Am Ende war jeder froh, die Zielgaststätte erreicht zu haben. Grünkohl, was sonst, war dort angesagt. Somit wäre das für dieses Jahr auch erledigt. 
5. Februar 2010
Vor kurzem bekam ich einen Anruf von einer Reporterin des Westfalenblatt, ob sie wohl einen Artikel über mich und den Versmoldblog schreiben dürfe. Klar darf’se dat, hat’se auch gemacht.

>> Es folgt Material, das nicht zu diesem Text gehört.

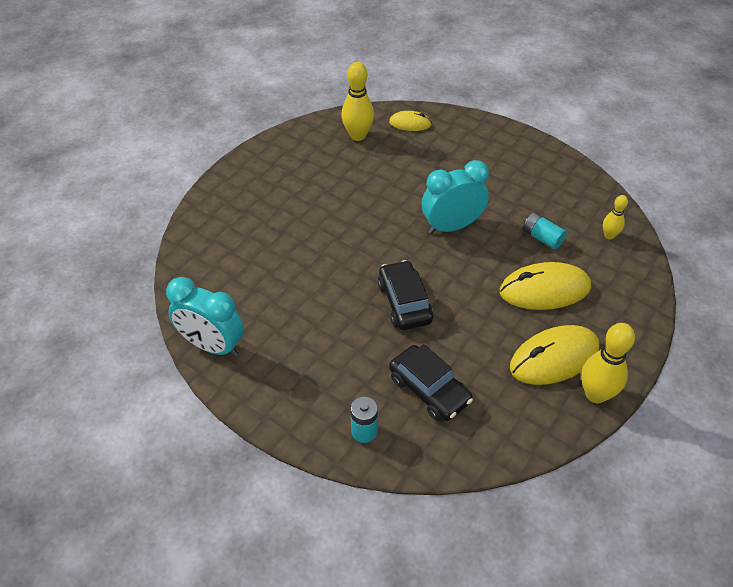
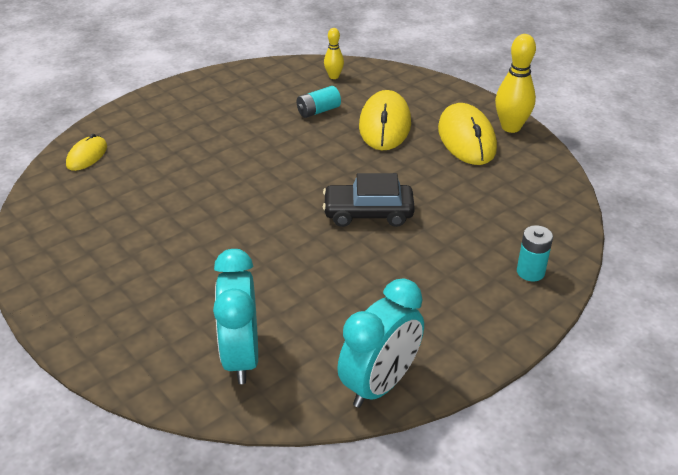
camera: 75 degrees left, 10 degrees down
yellow bowling pin [341,62,374,141] -> none
black car [389,344,473,421] -> none
turquoise clock [422,160,489,234] -> turquoise clock moved to [213,249,258,384]

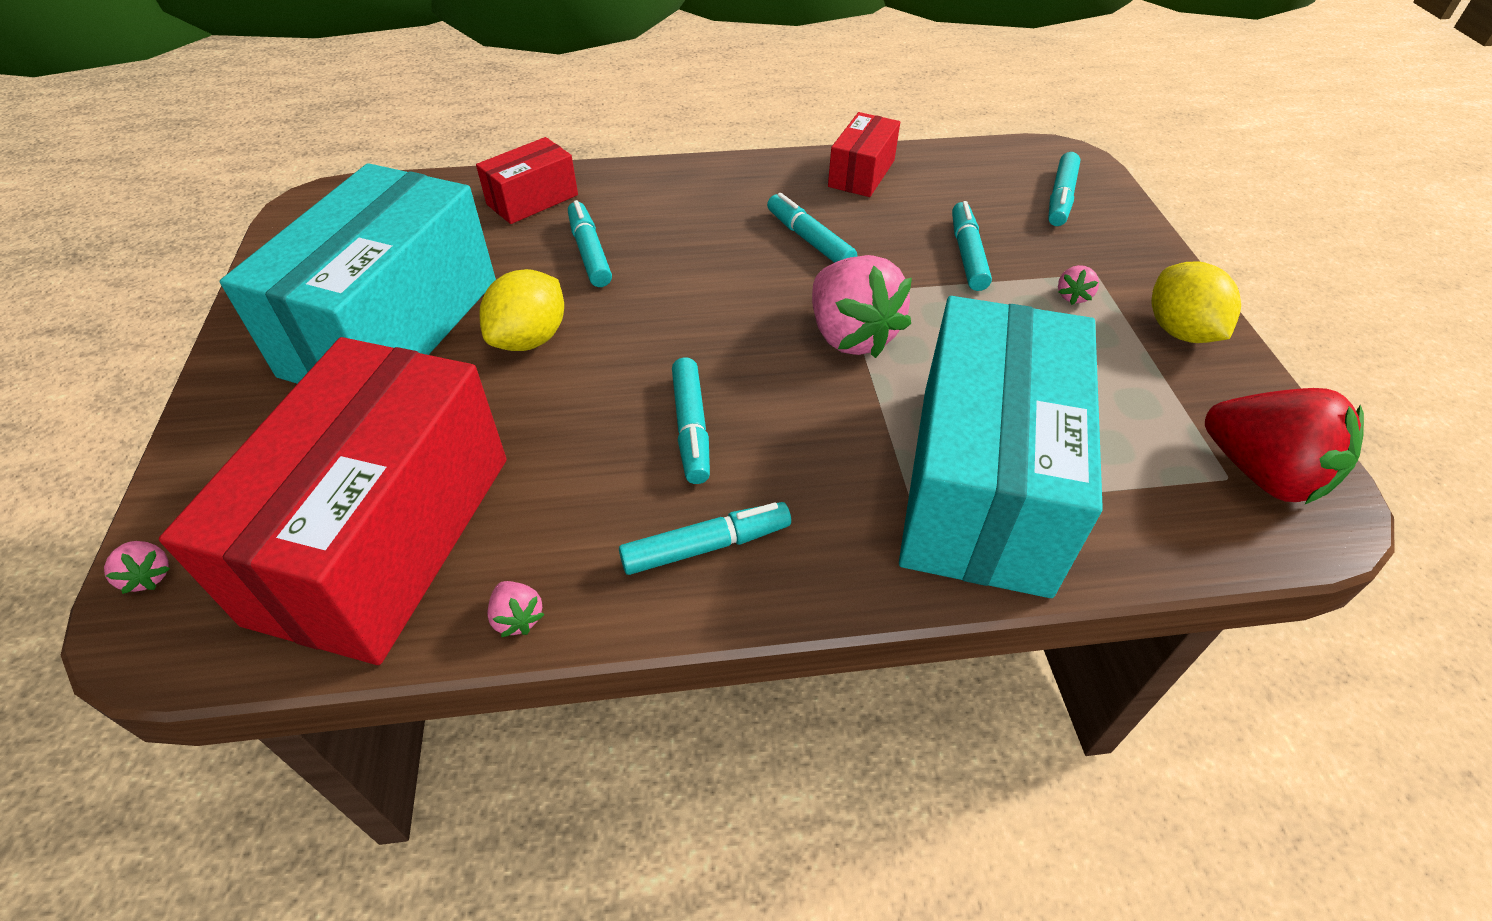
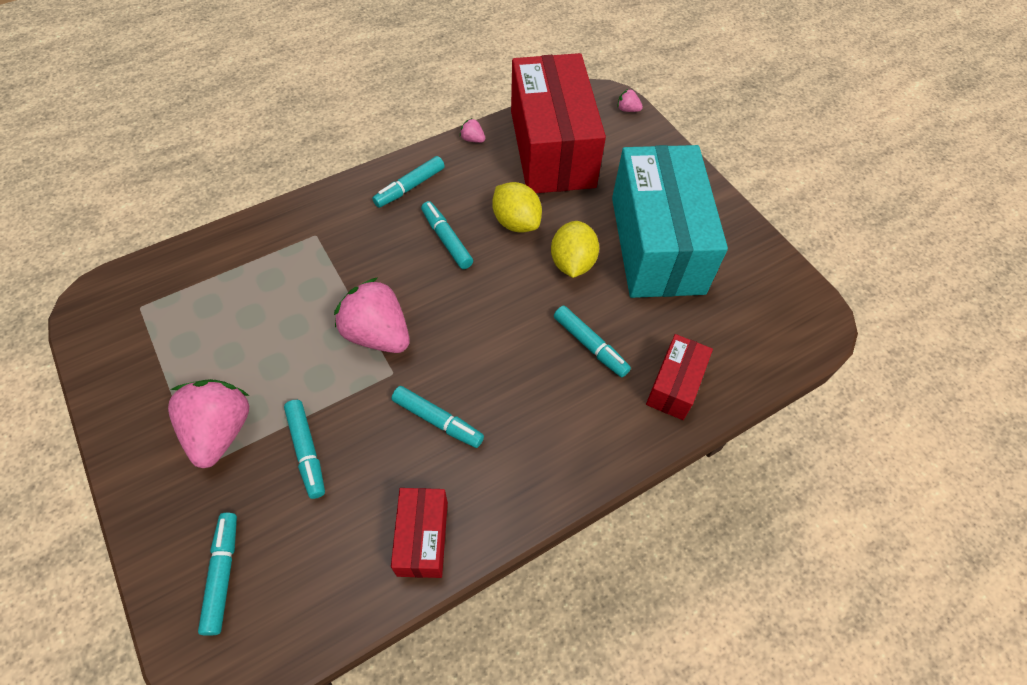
camera: 155 degrees right, 10 degrees up
turquoise box [899,296,1103,598] -> none
pink strawberry [1058,265,1099,305] -> pink strawberry [168,379,249,468], size x2.42
yellow lemon [1151,261,1241,343] -> yellow lemon moved to [492,182,542,233]
red strawberry [1205,388,1364,505] -> none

Ich wusste zwar, dass dieser Artikel irgendwann erscheinen wird. Ich wusste aber nicht wann. Deshalb habe ich morgens beim Blick in die Zeitung im ersten Moment doch etwas “dusselig” aus der Wäsche geguckt, als ich mich selber dort in gedruckter Form ansah. Gefreut habe ich mich aber sehr darüber und fand ihn auch sehr nett geschrieben. Publicity ist immer gut. 
14. November 2009
Das war gestern, am 13.11. angesagt. Ich hatte nix besseres zu tun und bin darum auch mit Chefin und Kamera unter’m Arm durch die Straßen geschlendert. Das war eine gute Möglichkeit, das Angenehme mit dem Nützlichen zu verbinden. Das Nützliche war daran, dass ich schon eine halbe Ewigkeit weder Nachtaufnahmen und erst recht keine DRI’s fabriziert habe. Das habe ich gestern dann erledigt, sonst vergesse ich noch völlig, wie das geht.

Die teilnehmenden Geschäfte werden mit farbigen Leuchten angestrahlt, das sieht garnicht mal schlecht aus.

Das Ganze hat schon viel weihnachtlichen Flair, wobei mir das offen gestanden noch alles viel zu früh ist. Mir ist noch garnicht nach Weihnachten.
Aber soviel zum Nützlichen, das Angenehme war ein anschließendes gemütliches Abendessen mit Chefin im Lokal, denn die hab’ ich mir ja nicht aus Jux “untern Arm geklemmt” und mit durch die City geschleift. War auch mal wieder schön und gemütlich.